The proof will come in the testing, but this already sounds average compared to Apple’s Face ID.
Fingerprint scanner still included
Whereas Apple decided to drop Touch ID, its fingerprint scanner, from the iPhone X, Samsung is still offering the option to unlock with either your face our your finger.
The Galaxy S9’s fingerprint scanner has been moved to below the main camera (it sat next to it on the S8, which was a major design flaw) and can be used to unlock the phone or secure areas, just like facial scanning.
This is a feature some still love and, in our minds, is a bonus.

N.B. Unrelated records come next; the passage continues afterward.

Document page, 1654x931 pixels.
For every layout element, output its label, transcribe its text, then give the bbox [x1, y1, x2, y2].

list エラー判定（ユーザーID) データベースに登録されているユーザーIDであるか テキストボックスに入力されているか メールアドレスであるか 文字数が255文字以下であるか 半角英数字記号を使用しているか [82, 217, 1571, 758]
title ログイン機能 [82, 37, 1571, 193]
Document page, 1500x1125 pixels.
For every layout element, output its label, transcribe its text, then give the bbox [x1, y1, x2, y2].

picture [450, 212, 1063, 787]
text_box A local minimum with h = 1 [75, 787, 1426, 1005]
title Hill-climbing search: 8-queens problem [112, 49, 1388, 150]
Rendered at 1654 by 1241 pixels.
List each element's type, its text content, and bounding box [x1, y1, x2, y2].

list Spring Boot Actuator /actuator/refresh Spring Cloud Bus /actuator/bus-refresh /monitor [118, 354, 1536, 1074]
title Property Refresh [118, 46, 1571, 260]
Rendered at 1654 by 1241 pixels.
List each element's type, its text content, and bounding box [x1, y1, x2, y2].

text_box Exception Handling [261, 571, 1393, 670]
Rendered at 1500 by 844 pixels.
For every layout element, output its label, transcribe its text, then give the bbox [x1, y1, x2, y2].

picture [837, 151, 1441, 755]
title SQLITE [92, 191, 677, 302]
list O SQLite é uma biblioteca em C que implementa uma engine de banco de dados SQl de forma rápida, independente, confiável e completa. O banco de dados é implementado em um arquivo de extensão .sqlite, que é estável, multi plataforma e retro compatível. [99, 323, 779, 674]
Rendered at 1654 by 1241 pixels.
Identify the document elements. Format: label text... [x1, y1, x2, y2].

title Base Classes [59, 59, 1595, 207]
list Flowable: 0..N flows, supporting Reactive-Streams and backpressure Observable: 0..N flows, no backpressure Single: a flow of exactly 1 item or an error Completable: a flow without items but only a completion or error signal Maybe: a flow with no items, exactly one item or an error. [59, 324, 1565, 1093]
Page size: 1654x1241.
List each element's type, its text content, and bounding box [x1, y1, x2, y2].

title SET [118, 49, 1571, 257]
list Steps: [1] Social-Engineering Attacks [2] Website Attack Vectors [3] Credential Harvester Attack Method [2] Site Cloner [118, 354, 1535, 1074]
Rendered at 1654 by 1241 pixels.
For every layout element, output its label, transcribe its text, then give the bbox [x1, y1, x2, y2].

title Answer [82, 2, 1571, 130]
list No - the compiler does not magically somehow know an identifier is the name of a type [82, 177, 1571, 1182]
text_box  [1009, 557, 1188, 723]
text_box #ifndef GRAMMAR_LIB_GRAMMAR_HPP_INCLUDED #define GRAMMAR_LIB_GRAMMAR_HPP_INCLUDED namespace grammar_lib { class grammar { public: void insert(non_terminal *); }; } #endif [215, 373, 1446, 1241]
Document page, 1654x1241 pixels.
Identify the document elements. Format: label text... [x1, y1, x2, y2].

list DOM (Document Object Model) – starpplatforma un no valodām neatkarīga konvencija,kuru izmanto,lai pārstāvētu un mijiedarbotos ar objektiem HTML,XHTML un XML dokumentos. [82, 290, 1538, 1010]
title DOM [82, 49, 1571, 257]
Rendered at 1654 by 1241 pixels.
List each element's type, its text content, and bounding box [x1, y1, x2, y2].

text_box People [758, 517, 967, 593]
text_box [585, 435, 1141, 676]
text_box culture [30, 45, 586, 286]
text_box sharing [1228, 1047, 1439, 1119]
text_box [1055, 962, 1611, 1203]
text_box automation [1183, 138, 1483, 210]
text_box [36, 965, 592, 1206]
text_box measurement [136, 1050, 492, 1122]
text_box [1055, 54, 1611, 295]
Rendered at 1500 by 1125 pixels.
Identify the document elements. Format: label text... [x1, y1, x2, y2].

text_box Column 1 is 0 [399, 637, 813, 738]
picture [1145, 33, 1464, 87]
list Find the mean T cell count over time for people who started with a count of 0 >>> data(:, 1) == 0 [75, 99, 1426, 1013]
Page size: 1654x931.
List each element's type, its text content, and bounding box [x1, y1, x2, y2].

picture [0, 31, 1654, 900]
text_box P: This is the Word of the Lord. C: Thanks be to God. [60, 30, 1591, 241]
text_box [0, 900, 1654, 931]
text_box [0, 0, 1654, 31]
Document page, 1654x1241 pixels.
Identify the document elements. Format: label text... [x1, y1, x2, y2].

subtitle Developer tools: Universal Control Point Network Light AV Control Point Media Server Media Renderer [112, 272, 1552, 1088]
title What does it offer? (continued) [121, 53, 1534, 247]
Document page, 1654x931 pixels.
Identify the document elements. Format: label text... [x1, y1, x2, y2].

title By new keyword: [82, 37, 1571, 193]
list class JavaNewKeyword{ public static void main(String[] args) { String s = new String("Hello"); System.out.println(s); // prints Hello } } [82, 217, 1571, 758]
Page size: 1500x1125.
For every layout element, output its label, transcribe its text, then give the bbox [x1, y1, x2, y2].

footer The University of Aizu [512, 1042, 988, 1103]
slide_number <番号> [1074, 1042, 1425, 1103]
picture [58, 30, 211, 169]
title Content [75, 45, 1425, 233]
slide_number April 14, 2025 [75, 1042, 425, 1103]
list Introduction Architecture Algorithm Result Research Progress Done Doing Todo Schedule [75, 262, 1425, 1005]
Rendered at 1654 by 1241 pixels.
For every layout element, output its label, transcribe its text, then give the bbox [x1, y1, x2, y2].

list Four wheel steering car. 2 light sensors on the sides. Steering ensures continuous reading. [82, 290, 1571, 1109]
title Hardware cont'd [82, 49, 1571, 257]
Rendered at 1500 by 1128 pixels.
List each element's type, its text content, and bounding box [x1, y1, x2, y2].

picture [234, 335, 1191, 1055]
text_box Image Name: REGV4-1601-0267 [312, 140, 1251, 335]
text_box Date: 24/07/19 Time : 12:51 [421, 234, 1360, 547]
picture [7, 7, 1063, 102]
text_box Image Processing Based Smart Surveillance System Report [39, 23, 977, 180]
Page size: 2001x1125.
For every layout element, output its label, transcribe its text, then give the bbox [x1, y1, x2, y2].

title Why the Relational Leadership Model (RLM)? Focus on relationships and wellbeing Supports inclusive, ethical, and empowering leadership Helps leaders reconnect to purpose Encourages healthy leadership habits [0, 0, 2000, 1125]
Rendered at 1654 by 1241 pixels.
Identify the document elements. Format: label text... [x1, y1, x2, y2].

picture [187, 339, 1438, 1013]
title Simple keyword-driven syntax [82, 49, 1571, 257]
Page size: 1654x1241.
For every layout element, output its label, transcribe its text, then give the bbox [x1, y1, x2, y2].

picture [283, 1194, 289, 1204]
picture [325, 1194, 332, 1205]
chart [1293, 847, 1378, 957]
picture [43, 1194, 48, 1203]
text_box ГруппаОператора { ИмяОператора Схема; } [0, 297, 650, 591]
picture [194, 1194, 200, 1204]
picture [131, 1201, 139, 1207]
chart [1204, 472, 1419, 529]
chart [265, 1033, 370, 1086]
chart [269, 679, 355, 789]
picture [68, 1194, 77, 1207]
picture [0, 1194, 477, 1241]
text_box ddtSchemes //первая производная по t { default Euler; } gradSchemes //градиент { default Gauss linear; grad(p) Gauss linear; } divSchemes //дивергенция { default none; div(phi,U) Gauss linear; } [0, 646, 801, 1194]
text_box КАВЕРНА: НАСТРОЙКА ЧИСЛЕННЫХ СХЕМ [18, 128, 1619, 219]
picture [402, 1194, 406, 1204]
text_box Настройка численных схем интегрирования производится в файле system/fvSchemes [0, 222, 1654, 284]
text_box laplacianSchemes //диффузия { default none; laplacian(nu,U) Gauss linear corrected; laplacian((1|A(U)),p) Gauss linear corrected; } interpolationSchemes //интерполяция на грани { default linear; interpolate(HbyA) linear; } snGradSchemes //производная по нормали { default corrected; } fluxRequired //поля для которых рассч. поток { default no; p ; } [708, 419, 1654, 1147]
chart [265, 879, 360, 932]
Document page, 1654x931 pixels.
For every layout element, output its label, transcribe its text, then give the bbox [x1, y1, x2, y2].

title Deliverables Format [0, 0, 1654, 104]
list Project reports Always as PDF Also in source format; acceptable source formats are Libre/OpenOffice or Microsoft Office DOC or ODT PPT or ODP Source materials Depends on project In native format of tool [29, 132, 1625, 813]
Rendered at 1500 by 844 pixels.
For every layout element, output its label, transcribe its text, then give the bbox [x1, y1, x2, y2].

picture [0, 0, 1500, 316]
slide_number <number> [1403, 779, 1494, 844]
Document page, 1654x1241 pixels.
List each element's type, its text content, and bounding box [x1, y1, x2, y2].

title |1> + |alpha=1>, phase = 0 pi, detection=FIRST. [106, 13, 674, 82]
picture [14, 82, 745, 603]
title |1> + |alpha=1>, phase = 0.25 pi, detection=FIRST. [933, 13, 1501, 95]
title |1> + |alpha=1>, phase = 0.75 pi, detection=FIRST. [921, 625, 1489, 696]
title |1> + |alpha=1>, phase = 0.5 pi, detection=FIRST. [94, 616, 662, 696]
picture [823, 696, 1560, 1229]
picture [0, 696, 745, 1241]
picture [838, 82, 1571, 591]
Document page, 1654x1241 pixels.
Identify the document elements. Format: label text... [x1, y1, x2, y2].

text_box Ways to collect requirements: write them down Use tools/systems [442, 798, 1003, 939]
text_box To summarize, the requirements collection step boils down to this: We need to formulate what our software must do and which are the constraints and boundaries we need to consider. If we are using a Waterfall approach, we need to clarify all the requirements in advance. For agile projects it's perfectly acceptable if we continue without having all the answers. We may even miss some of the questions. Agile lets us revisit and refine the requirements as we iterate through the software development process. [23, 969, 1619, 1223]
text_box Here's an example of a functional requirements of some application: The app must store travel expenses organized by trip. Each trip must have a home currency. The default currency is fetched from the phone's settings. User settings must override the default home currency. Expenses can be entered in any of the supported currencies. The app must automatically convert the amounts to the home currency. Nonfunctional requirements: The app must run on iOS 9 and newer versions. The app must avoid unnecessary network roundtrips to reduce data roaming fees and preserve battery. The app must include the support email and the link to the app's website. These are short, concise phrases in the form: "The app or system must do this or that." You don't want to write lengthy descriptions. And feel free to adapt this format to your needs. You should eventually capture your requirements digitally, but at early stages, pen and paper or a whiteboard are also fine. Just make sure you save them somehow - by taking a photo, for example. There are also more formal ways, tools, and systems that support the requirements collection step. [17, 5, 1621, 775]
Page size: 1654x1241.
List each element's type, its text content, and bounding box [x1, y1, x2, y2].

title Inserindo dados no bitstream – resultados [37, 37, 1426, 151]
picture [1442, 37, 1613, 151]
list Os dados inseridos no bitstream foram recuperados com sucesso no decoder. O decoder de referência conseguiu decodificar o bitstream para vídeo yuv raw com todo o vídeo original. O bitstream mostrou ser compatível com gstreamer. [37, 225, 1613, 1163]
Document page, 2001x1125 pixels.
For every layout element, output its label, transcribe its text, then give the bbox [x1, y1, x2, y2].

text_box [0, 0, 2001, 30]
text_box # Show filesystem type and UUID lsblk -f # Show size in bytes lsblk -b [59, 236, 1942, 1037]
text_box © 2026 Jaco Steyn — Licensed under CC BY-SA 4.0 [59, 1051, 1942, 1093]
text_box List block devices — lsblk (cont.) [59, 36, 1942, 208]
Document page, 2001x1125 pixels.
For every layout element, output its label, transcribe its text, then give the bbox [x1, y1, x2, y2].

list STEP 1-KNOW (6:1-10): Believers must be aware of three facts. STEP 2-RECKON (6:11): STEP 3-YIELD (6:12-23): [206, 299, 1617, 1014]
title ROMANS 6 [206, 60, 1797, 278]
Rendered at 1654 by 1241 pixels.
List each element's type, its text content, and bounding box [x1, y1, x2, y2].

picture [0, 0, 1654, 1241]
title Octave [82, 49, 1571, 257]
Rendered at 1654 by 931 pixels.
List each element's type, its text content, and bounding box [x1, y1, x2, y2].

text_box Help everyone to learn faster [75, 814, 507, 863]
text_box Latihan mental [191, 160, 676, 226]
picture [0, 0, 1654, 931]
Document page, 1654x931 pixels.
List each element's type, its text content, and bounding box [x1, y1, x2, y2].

But its continued inclusion does also suggest Samsung doesn’t have 100% faith in the S9’s face scanning prowess.
No facial payments
The iPhone X’s lack of fingerprint scanner meant Apple had no choice but to ensure Face ID worked with mobile payments, both online and in–store.
The Galaxy S9’s face scanner doesn’t do that.
While for many users that isn’t a deal breaker, it does suggest that Samsung doesn’t have the wherewithal to make it happen, a concern when this phone is the company’s flagship product.
Animoji but amped up
It was long rumoured that Samsung would try and take on Animoji, Apple’s facial scanning feature that allows users to put their own expressions on emoji.
Samsung’s rival effort, AR emoji, allows you to put expressions on cartoon versions of your own face, with 18 options to choose from.
Where this stands out, though, is the fact they can be shared on any messaging platform, including WhatsApp, unlike Animoji, which are confined to Apple’s iMessage only. It already sounds better than Apple’s take.
Face ID wins
The Galaxy S9 promises to be one of 2018’s very best phones.
But the simple fact is that when it comes to rivalling Face ID, it simply doesn’t manage to do so in a meaningful way.
Apple’s 3D facial modelling tech and security is so advanced that rivals will need longer to catch up.
It may well be we have to wait for the Galaxy Note 9, due later this year, to see if Samsung can beat its biggest competitors headline feature.